Task set »
1/ Update the Emacs async discussion from "No, it stills" to "guide, for example.", replacing "Promise" with "Future".
2/ In the Emacs async discussion, which language does dgutov name as a good reference for "faux async"?
3/ Pick up the forum thread on async completion in Emacs from the point where it stops.

Text passage »
◇ ◇ ◇ ◇ ◇

No, it stills require patch from company-mode

[dgutov]

I've pushed the fix, check it out.

@blahgeek @kiennq @yyoncho

[dgutov]

Regarding "faux async", @joaotavora any anyone else who might be interested: ES6 is indeed a good reference (it is both popular and similar enough to Elisp in concurrency limitations).

await actually does return control to the caller (right away, or close enough). Because it's just syntactic sugar, and any function that uses await must be async: meaning, it returns a Promise. Check out this guide, for example.

It's unfortunate that we still don't have an official async convention for completion tables, for use with icomplete and other modes. Someday we'll get more developers with experience in asynchronous code on emacs-devel, and finally get this moving forward.

[kiennq]

@dgutov I believe we can implement similar await/async behavior on Emacs already with generator.el. There's even emacs-aio which provides similar await/async syntax.

[joaotavora]

await actually does return control to the caller (right away, or close enough). Because it's just syntactic sugar, and any function that uses await must be async: meaning, it returns a Promise.

◇ ◇ ◇ ◇ ◇

Source information »
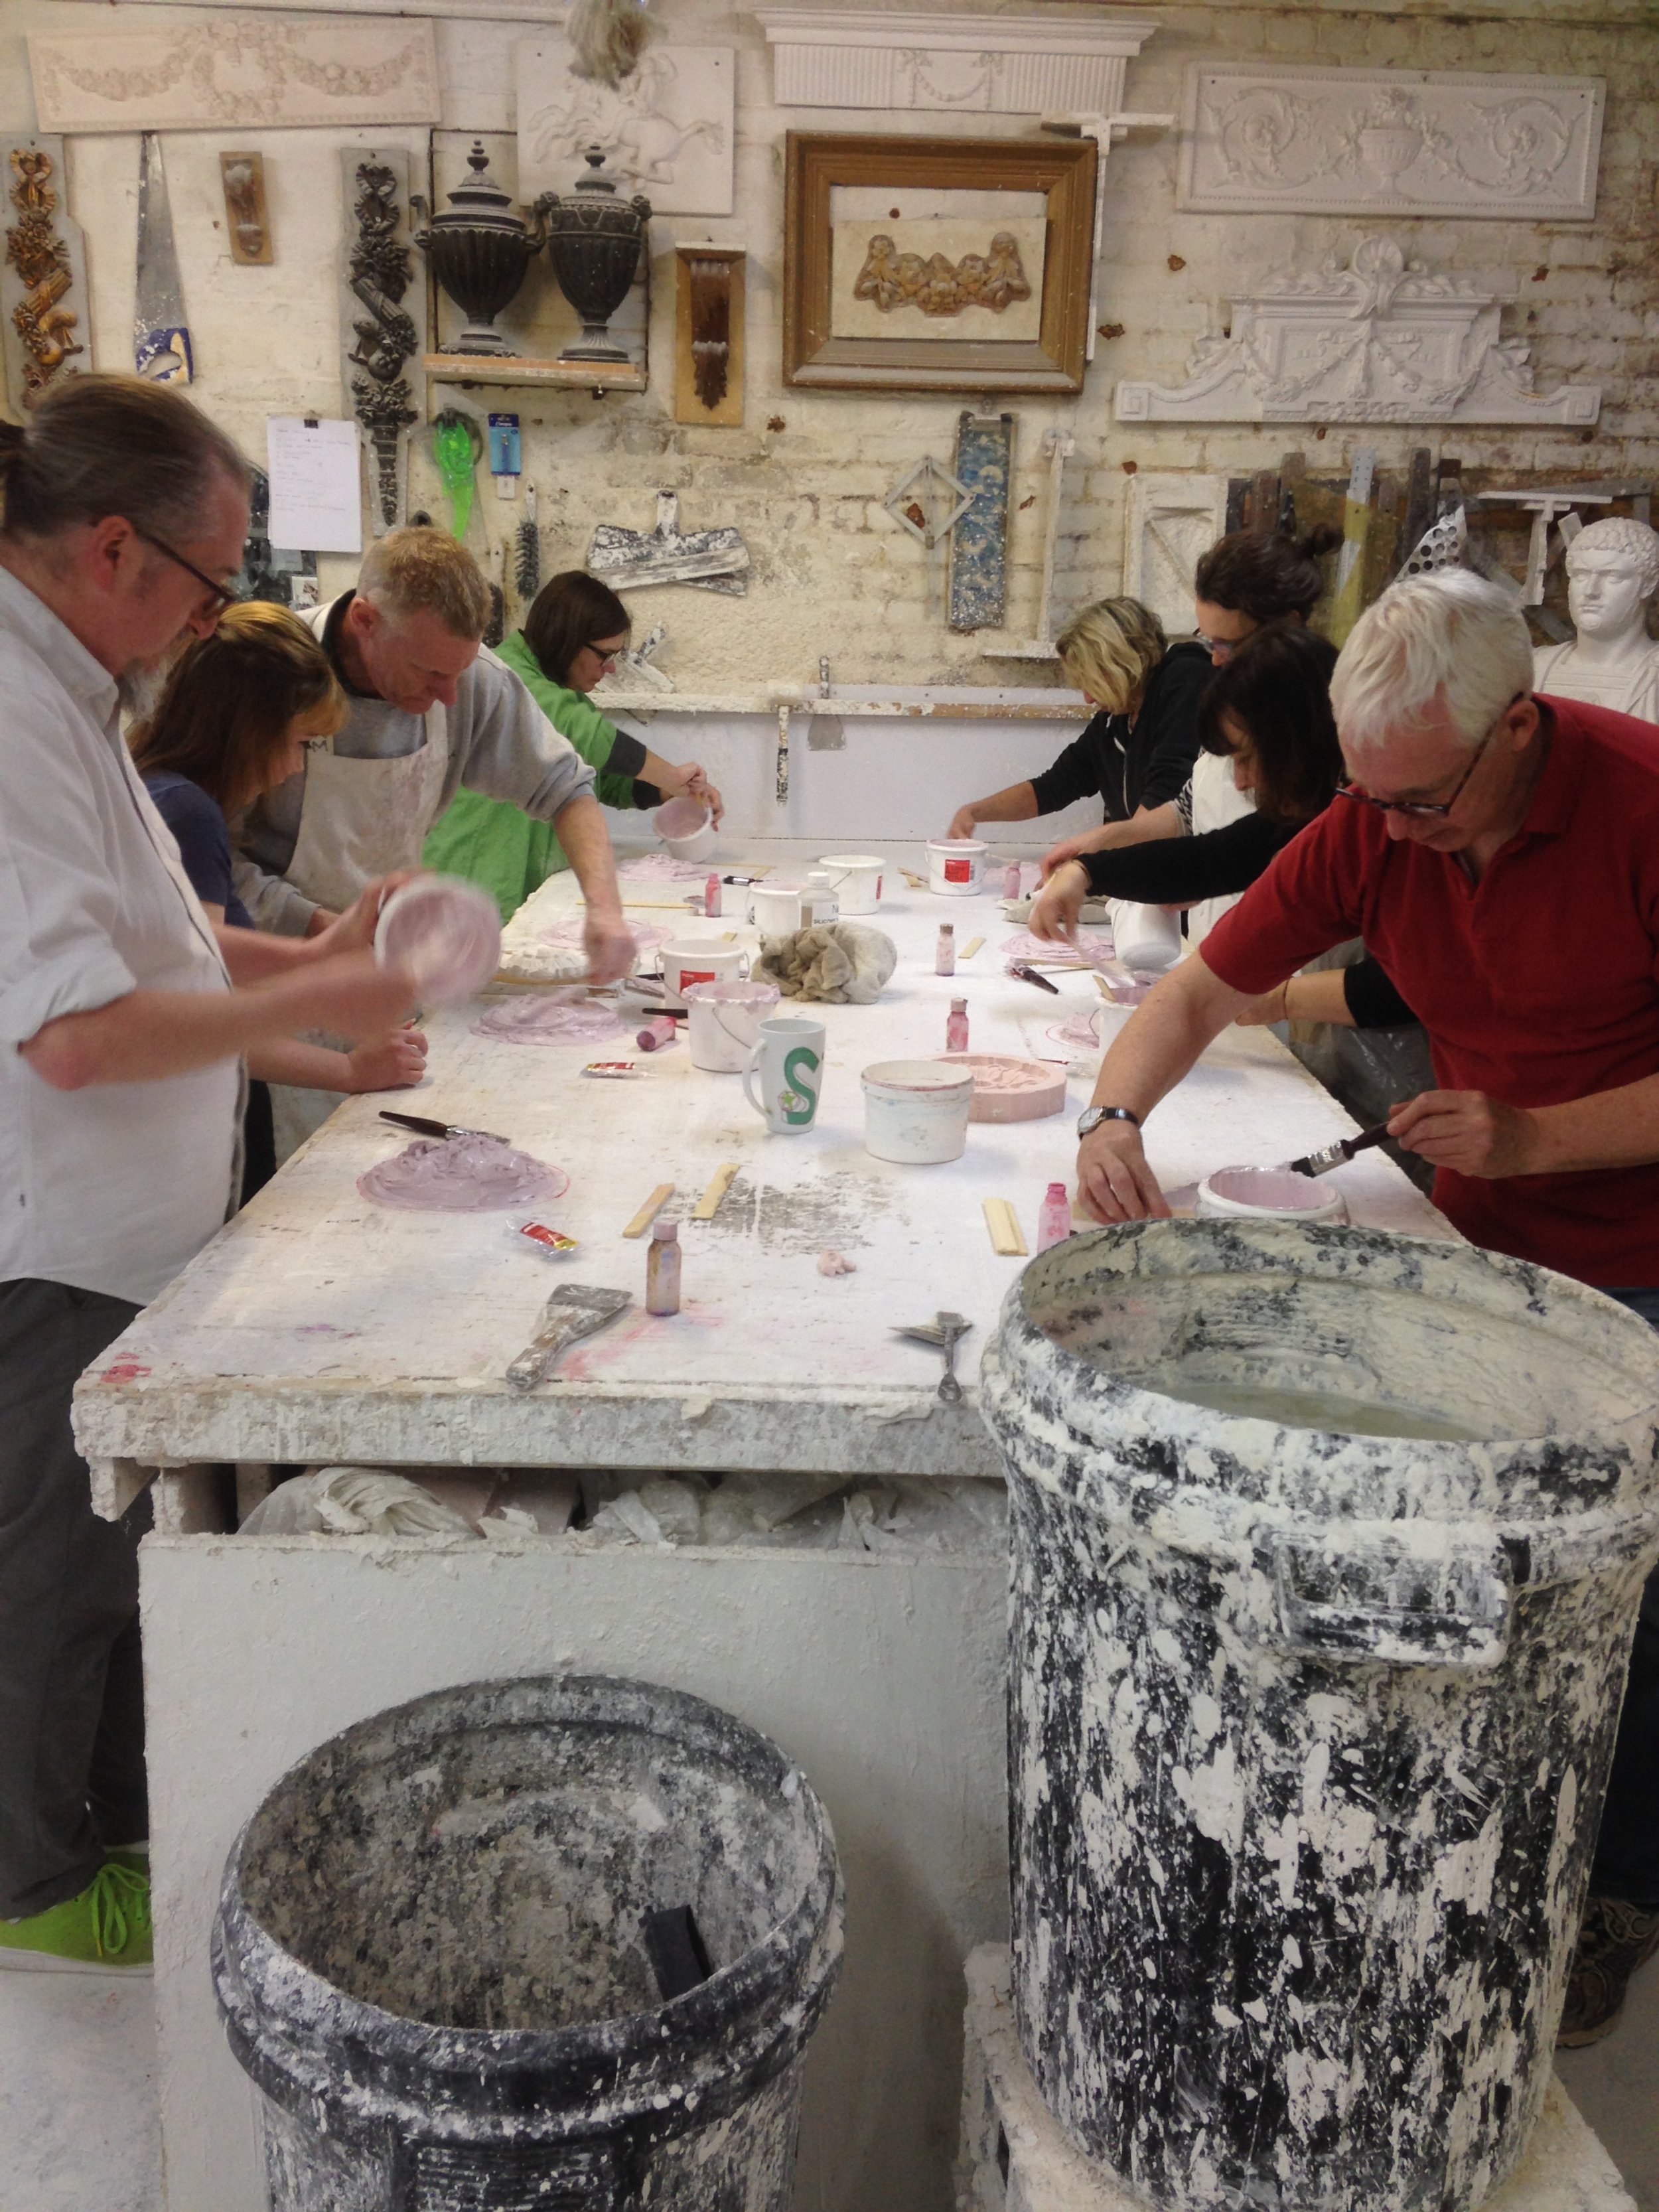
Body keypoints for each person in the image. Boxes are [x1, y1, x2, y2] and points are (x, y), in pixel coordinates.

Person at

◇ ◇ ◇ ◇ ◇

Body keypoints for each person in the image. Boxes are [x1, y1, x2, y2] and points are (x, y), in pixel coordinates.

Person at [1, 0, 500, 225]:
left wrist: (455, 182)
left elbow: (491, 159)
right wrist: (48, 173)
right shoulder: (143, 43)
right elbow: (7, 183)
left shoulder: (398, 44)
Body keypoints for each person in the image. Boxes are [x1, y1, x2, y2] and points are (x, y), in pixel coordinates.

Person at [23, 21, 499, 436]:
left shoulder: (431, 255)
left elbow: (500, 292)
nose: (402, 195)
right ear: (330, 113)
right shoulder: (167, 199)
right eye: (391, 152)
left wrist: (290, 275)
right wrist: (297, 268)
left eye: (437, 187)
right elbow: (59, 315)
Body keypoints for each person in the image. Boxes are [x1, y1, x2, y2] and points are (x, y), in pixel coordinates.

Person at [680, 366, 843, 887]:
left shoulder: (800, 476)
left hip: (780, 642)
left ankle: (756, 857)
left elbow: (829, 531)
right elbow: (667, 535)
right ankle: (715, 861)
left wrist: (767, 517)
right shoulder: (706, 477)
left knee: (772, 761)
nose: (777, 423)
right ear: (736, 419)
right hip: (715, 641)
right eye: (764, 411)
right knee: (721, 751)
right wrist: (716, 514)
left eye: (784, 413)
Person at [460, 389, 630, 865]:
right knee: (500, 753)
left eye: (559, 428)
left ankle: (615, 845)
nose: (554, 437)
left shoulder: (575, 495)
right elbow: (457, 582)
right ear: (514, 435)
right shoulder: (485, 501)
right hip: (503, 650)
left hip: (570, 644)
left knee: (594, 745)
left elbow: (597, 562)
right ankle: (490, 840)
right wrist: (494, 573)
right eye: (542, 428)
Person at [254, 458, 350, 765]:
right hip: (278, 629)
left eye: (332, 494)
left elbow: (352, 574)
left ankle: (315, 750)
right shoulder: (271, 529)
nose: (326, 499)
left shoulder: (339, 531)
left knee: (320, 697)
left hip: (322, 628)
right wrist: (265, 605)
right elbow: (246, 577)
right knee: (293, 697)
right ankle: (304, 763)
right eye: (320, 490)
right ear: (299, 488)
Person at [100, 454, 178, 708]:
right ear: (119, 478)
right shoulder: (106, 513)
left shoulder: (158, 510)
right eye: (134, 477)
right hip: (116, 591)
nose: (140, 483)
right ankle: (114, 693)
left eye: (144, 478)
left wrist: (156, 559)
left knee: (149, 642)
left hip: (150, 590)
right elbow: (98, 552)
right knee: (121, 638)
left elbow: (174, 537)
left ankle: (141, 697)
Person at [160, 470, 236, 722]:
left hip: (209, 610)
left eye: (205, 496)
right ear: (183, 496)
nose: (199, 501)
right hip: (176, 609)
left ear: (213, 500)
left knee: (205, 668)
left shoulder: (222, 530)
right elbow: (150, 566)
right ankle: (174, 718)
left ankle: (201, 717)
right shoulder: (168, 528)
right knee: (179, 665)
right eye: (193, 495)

◇ ◇ ◇ ◇ ◇

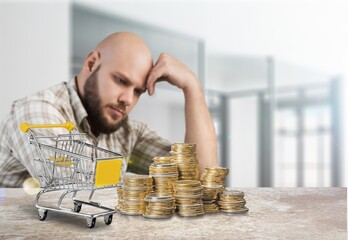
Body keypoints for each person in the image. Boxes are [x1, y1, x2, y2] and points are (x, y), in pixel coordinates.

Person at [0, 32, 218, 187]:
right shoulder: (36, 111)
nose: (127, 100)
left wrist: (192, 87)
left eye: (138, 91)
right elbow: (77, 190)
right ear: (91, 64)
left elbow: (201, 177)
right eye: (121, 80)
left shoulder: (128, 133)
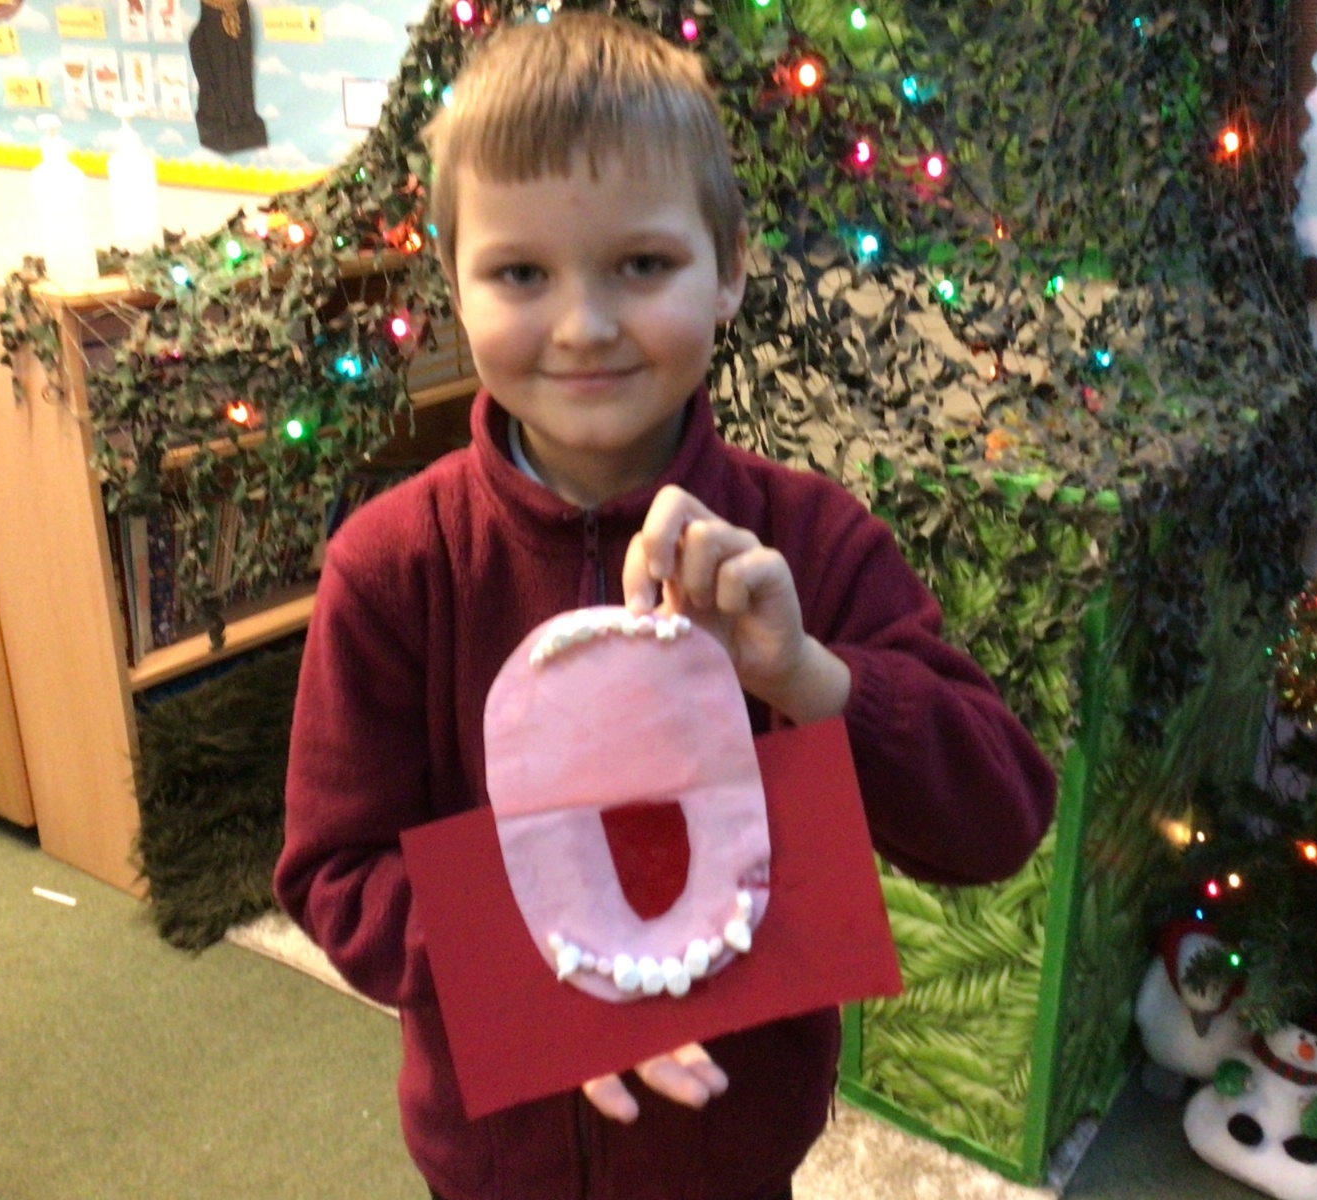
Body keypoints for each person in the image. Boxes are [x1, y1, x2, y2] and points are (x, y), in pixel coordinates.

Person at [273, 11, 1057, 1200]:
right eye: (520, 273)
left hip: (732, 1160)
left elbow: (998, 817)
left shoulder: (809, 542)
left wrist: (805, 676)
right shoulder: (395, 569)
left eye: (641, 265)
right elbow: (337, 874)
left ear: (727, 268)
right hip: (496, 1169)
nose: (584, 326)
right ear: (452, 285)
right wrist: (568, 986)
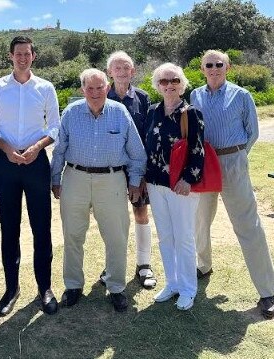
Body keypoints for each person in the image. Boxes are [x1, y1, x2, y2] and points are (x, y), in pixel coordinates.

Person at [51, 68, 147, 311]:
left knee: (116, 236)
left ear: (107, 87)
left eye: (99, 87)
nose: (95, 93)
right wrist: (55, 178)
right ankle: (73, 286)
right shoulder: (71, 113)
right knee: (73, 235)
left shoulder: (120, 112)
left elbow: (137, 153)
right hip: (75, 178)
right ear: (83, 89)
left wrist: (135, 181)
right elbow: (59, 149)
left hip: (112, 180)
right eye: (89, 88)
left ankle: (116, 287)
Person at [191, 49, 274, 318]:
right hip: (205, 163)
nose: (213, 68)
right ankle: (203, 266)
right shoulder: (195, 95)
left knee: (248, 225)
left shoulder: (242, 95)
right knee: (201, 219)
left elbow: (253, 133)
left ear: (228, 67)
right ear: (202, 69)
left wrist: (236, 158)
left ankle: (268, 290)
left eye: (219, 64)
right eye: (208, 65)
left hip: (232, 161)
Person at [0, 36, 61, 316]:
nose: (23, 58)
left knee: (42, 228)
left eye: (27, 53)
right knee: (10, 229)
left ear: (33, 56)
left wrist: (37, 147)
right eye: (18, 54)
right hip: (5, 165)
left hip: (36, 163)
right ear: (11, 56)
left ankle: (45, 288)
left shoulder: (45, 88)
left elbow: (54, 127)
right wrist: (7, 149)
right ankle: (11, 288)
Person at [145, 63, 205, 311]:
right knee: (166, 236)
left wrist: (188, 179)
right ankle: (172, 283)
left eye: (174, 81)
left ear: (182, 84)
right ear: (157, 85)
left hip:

◇ ◇ ◇ ◇ ◇

Outputs in order »
1/
No, it stills require patch from company-mode

[dgutov]

I've pushed the fix, check it out.

@blahgeek @kiennq @yyoncho

[dgutov]

Regarding "faux async", @joaotavora any anyone else who might be interested: ES6 is indeed a good reference (it is both popular and similar enough to Elisp in concurrency limitations).

await actually does return control to the caller (right away, or close enough). Because it's just syntactic sugar, and any function that uses await must be async: meaning, it returns a Future. Check out this guide, for example.

2/ ES6

3/
@dgutov I criticized your assertion made here, which I quote:

"any async workload is a suspended or parallelized computation which, upon its creation, returns control to the caller and allows the caller to choose what to do in the case of success or failure"

I did it using an example of a different, non-faux, valid way to do async programming that doesn't conform to those suppositions of what "any" async workload is. My point is, summarily, that calling a primitive based on sit-for -- say jsonrpc-request in jsonrpc.el -- is very much like calling await jsonrpcRequest() in JavaScript. My point is also that this is more comfortable to the programmer.

So, either you are completely confused, or simply we are talking about totally different things. Let me tell you what I'm talking about:

• "returning control to the caller" : the caller calls f(), it executes, and if f() doesn't throw or return non-locally, the next line/statement/form after the f() call executes. At this point caller knows that no other code (timers, process filters, acts of god other than the OS's) has intervened in the meantime. In single-threaded Emacs and Javascript, it's exactly the same thing. f() may have scheduled a timer, started an external process that will maybe run Elisp or Javascript. Call this code g(). Also f() may have have returned a Promise, a boolean, a callback, or a hairy monkey. Regardless, g() is guaranteed not to have run by the time f() returns. g() was created, but control was given immediately to f(). The caller of f() can use a variety of methods to "wait" for g(), most commonly it passes a callback to f() or does something smart with f()'s return value.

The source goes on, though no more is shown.